For some of us, there may also be a sense of uncertainty about breaking security. As hard as it has been, living in lockdown and not leaving our homes except when essential, 100+ days on there is also a sense of coming to terms with it. Life has adjusted as we live in our own Babylon, and the idea of leaving the safety and security of home and entering what we may perceive as a dangerous wilderness where much is not as we remember it, may not feel as attractive to us as we wish it did.
For others of us, we may be really excited. We may see now as a time when there is potential for real change, where we can embrace new ideas and new ways of being, and really contribute towards the shape of our communities and their direction of travel. That through lockdown we will have been forced to learn new ways of being church, community and nation and we see real potential for this experience to transform the future.
Ok, so I’ve created an unfair contrast there. You may find it helpful, but I imagine at least some of us will identify with aspects of both of those characterisations but wouldn’t’ put ourselves in either. It may be more helpful to see these as points on a spectrum, a spectrum within which we swing our pendulum, feeling different about it all day by day.
But what this verse does remind us is that for those in exile, the memory of Israel was just that, a memory. What was had gone, their ancestors had died, they were the next generation and the former things were just that, former things. If unchecked, they could become an idealized world that overshadowed the reality of the present, and emerging future. A future within which God was doing a new thing that was already beginning to spring forth.
Hope was not just a possibility. It could be perceived, experienced and known.
It is that reality that we must hold on to. We must not let our memories of the old normal become an idealized past which holds us back from the future. A future in which God is already springing forth and making the way in the wilderness, even in the wilderness of risk assessments!
Today some churches will be opening their doors again, though many are not. Some of that is, I think out of fear. And some of that fear may be irrational, but much is totally rational. Coronavirus has not gone away.

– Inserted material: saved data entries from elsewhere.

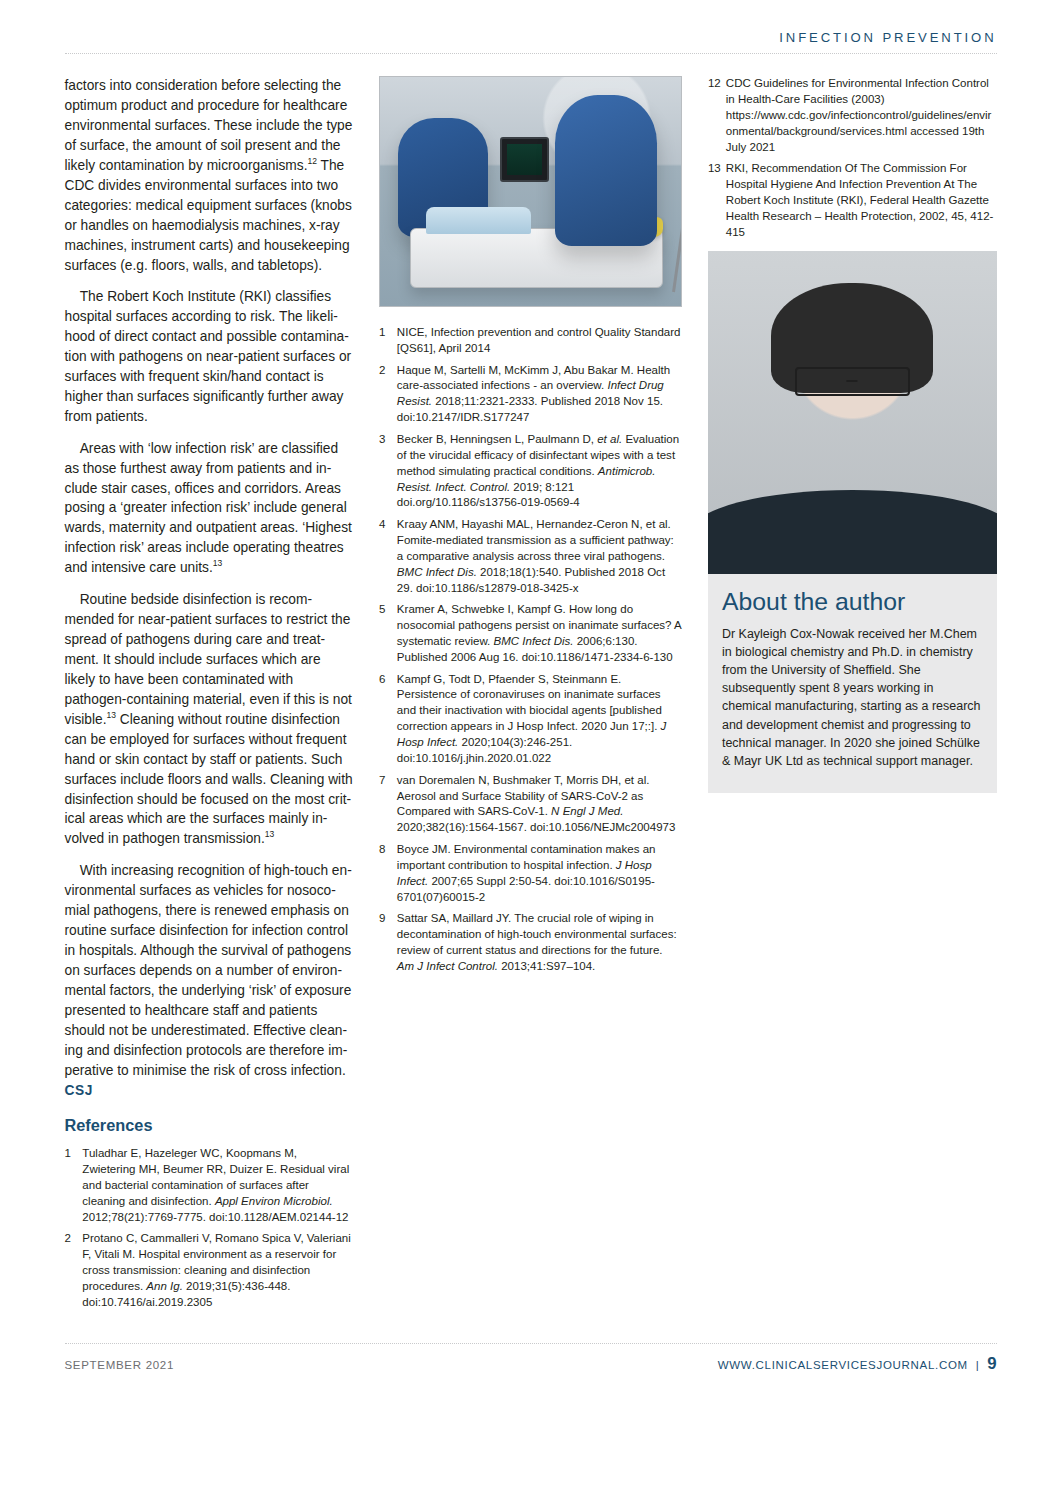Infection Prevention
factors into consideration before selecting the optimum product and procedure for healthcare environmental surfaces. These include the type of surface, the amount of soil present and the likely contamination by microorganisms.12 The CDC divides environmental surfaces into two categories: medical equipment surfaces (knobs or handles on haemodialysis machines, x-ray machines, instrument carts) and housekeeping surfaces (e.g. floors, walls, and tabletops).
The Robert Koch Institute (RKI) classifies hospital surfaces according to risk. The likelihood of direct contact and possible contamination with pathogens on near-patient surfaces or surfaces with frequent skin/hand contact is higher than surfaces significantly further away from patients.
Areas with ‘low infection risk’ are classified as those furthest away from patients and include stair cases, offices and corridors. Areas posing a ‘greater infection risk’ include general wards, maternity and outpatient areas. ‘Highest infection risk’ areas include operating theatres and intensive care units.13
Routine bedside disinfection is recommended for near-patient surfaces to restrict the spread of pathogens during care and treatment. It should include surfaces which are likely to have been contaminated with pathogen-containing material, even if this is not visible.13 Cleaning without routine disinfection can be employed for surfaces without frequent hand or skin contact by staff or patients. Such surfaces include floors and walls. Cleaning with disinfection should be focused on the most critical areas which are the surfaces mainly involved in pathogen transmission.13
With increasing recognition of high-touch environmental surfaces as vehicles for nosocomial pathogens, there is renewed emphasis on routine surface disinfection for infection control in hospitals. Although the survival of pathogens on surfaces depends on a number of environmental factors, the underlying ‘risk’ of exposure presented to healthcare staff and patients should not be underestimated. Effective cleaning and disinfection protocols are therefore imperative to minimise the risk of cross infection. CSJ
References
Tuladhar E, Hazeleger WC, Koopmans M, Zwietering MH, Beumer RR, Duizer E. Residual viral and bacterial contamination of surfaces after cleaning and disinfection. Appl Environ Microbiol. 2012;78(21):7769-7775. doi:10.1128/AEM.02144-12
Protano C, Cammalleri V, Romano Spica V, Valeriani F, Vitali M. Hospital environment as a reservoir for cross transmission: cleaning and disinfection procedures. Ann Ig. 2019;31(5):436-448. doi:10.7416/ai.2019.2305
NICE, Infection prevention and control Quality Standard [QS61], April 2014
Haque M, Sartelli M, McKimm J, Abu Bakar M. Health care-associated infections - an overview. Infect Drug Resist. 2018;11:2321-2333. Published 2018 Nov 15. doi:10.2147/IDR.S177247
Becker B, Henningsen L, Paulmann D, et al. Evaluation of the virucidal efficacy of disinfectant wipes with a test method simulating practical conditions. Antimicrob. Resist. Infect. Control. 2019; 8:121 doi.org/10.1186/s13756-019-0569-4
Kraay ANM, Hayashi MAL, Hernandez-Ceron N, et al. Fomite-mediated transmission as a sufficient pathway: a comparative analysis across three viral pathogens. BMC Infect Dis. 2018;18(1):540. Published 2018 Oct 29. doi:10.1186/s12879-018-3425-x
Kramer A, Schwebke I, Kampf G. How long do nosocomial pathogens persist on inanimate surfaces? A systematic review. BMC Infect Dis. 2006;6:130. Published 2006 Aug 16. doi:10.1186/1471-2334-6-130
Kampf G, Todt D, Pfaender S, Steinmann E. Persistence of coronaviruses on inanimate surfaces and their inactivation with biocidal agents [published correction appears in J Hosp Infect. 2020 Jun 17;:]. J Hosp Infect. 2020;104(3):246-251. doi:10.1016/j.jhin.2020.01.022
van Doremalen N, Bushmaker T, Morris DH, et al. Aerosol and Surface Stability of SARS-CoV-2 as Compared with SARS-CoV-1. N Engl J Med. 2020;382(16):1564-1567. doi:10.1056/NEJMc2004973
Boyce JM. Environmental contamination makes an important contribution to hospital infection. J Hosp Infect. 2007;65 Suppl 2:50-54. doi:10.1016/S0195-6701(07)60015-2
Sattar SA, Maillard JY. The crucial role of wiping in decontamination of high-touch environmental surfaces: review of current status and directions for the future. Am J Infect Control. 2013;41:S97–104.
CDC Guidelines for Environmental Infection Control in Health-Care Facilities (2003) https://www.cdc.gov/infectioncontrol/guidelines/environmental/background/services.html accessed 19th July 2021
RKI, Recommendation Of The Commission For Hospital Hygiene And Infection Prevention At The Robert Koch Institute (RKI), Federal Health Gazette Health Research – Health Protection, 2002, 45, 412-415
About the author
Dr Kayleigh Cox-Nowak received her M.Chem in biological chemistry and Ph.D. in chemistry from the University of Sheffield. She subsequently spent 8 years working in chemical manufacturing, starting as a research and development chemist and progressing to technical manager. In 2020 she joined Schülke & Mayr UK Ltd as technical support manager.
September 2021
www.clinicalservicesjournal.com | 9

Some of the ‘not yet’ is because of the practical fact that we have only had a week since the government guidance finally arrived and there is still time needed to process and implement it.
But some runs deeper. The reality of what is emerging as the ‘new normal’ means we have to carefully think through what the purpose of a church building is now. The church building was a key tool in facilitating gathering as community, worshiping together as one people, being united as the body of Christ. But it is just those things, when physically together to share fellowship, sing at the tops of our lungs and share stories with one another face to face, that coronavirus also seeks to exploit.
So just as the exiled were anxious, required God’s reassurance, and needed time to be ready for the next steps on the journey, so we need that time too. Time to work out who we are and what we are for. To ask God to aid us in working out how we use the resources we have to the best of our ability to continue to proclaim the gospel message of love and salvation. To continue being God’s chosen people in the emerging new normal.
I am about to do a new thing; now it springs forth, do you not perceive it?